Al respecto, el real brasileño, el peso chileno y el peso colombiano mejoraron su paridad en dólares en las últimas semanas, a diferencia de la caída que habían experimentado en el primer cuatrimestre del año.

Más allá del impacto extraordinario de la pandemia y las diferentes aplicaciones de las cuarentenas en cada país, Caamaño puntualizó la importancia de “la dinámica previa”.

“La historia no comenzó con el coronavirus”, remarcó en declaraciones a NA, para señalar que “a diferencia del resto de los países la Argentina viene de un proceso inflacionario sostenido de muchísimos años y, además, en el presente no tiene presupuesto, no muestra un sendero fiscal ni monetario definido y aún no resolvió el problema de su deuda, situaciones que no se dan en el resto de la región”.
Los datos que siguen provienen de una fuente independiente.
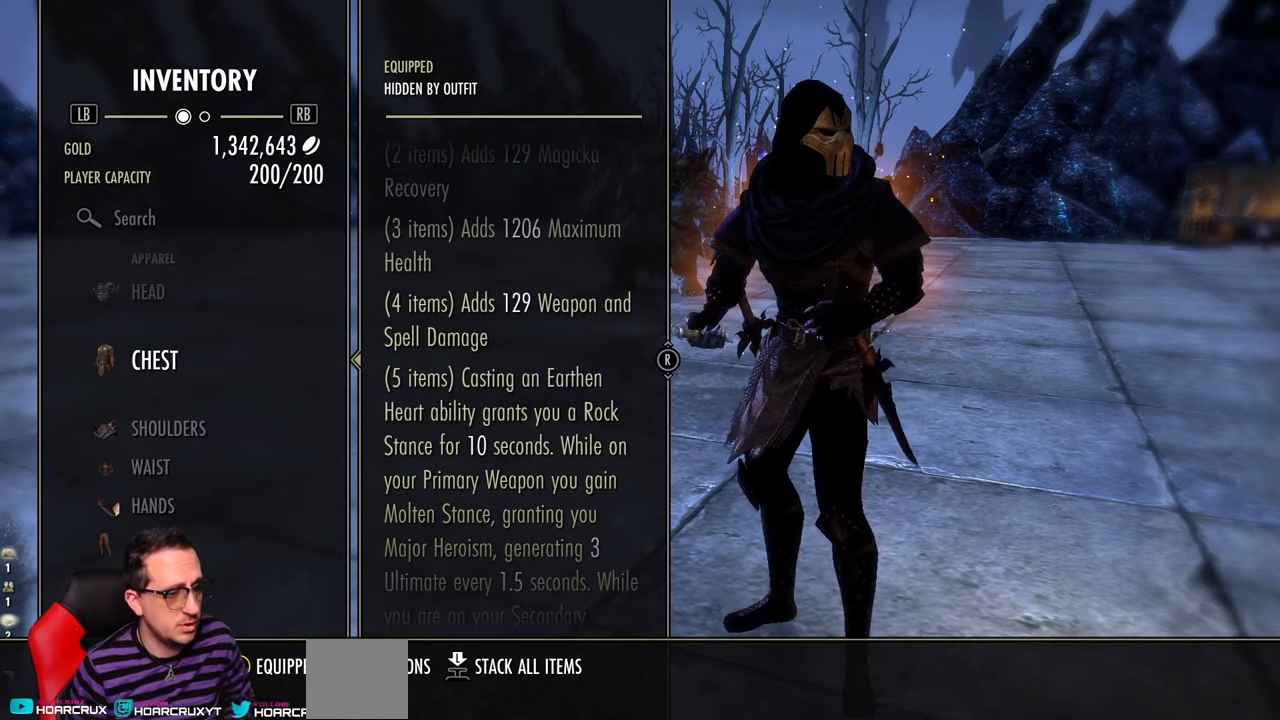
{"buttons": [], "left_stick": "center", "right_stick": "center", "events": []}
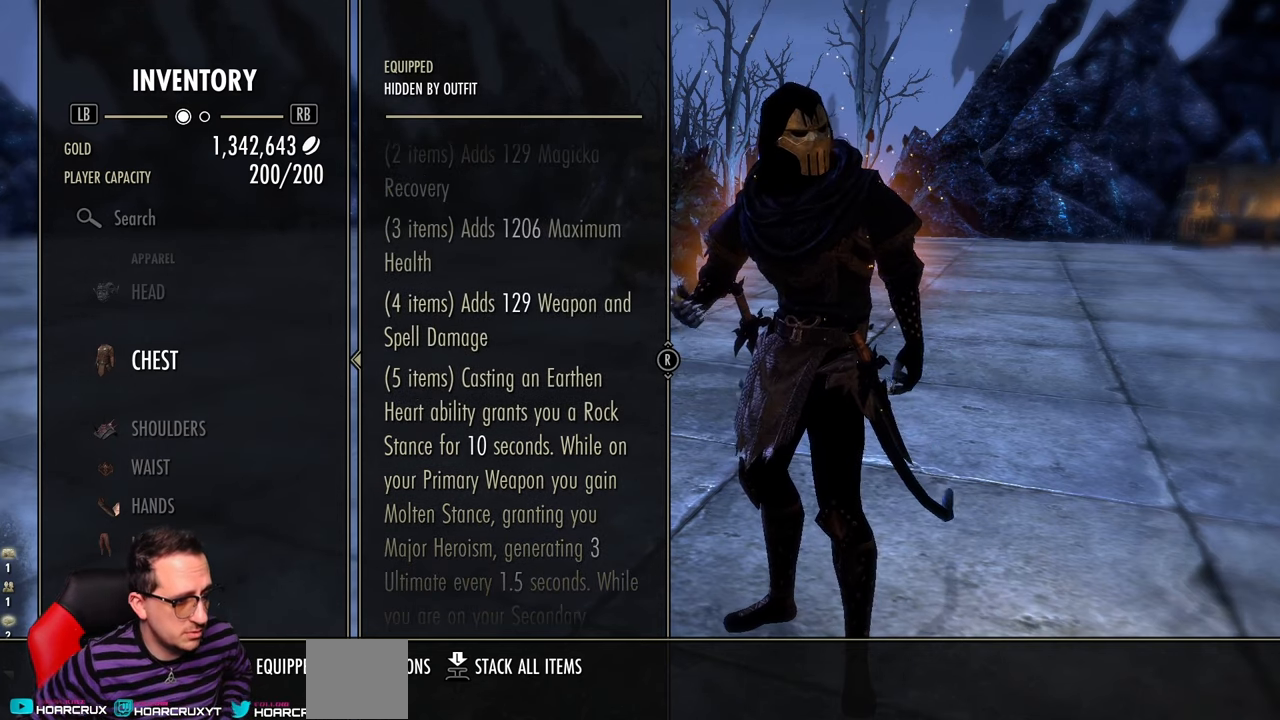
{"buttons": [], "left_stick": "center", "right_stick": "center", "events": []}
Natalia Motyl, de la Fundación Libertad y Progreso, aportó otros dos factores para el análisis: la caída de la actividad de muchos sectores de la economía y una mayor propensión al ahorro en la mayoría de los países ante la incertidumbre generada por la pandemia.

“Por el confinamiento que en mayor o menor medida se está aplicando en la región, muchos sectores no están llevando su actividad en forma normal y en consecuencia hay promociones, descuentos y bajas de precios, como es muy común en el caso de la Educación privada”, declaró a NA.

Pero por otra parte, a diferencia de lo que suele ocurrir en la Argentina, “la gente tiene una propensión mayor al ahorro en moneda local” y como “no sabe si va seguir teniendo trabajo, el consumo se retrae, concentrándose en lo básico”.

Caamaño agrega una distinción entre “inflación” e “índice de precios”: “no es que no hay inflación sino que no se la puede medir bien, ya que muchos rubros están inactivos, al punto que en la Argentina casi la mitad del IPC no tiene precios, a lo que tenemos que agregar que las tarifas de servicios públicos permanecen congeladas”, señaló.

Una vez superada la pandemia y las restricciones que implica a la mayor parte de las actividades económicas, queda por dilucidar cuál será la evolución de los precios al consumidor en los países de América del Sur.

En ese sentido, Caamaño sostuvo que “dependerá de cómo financió cada país los déficits fiscales que se generaron con la pandemia” y destacó que “a diferencia de la Argentina, en muchos casos se colocó deuda a tasas bajas y no fue necesario recurrir a una emisión monetaria desmedida”.

“Además, la certidumbre que se genere será fundamental”, manifestó, en referencia a la necesidad de “presentar un programa fiscal y monetario consistente, algo que lamentablemente en la Argentina no se está haciendo”.

Para Motyl, “es muy probable que en el segundo semestre todos los países de América Latina tengan una aceleración de la inflación”, ya que considera que “volverán las opciones de esparcimiento, cines, restaurantes y los hogares van a desprenderse de todo el ahorro retenido en la cuarentena”.

En consecuencia, prevé una inflación “rondando el 1,5% mensual” en la mayoría de los países de Sudamérica, en tanto en la Argentina “se va a superar esa marca y se ubicará en el orden del 4%”.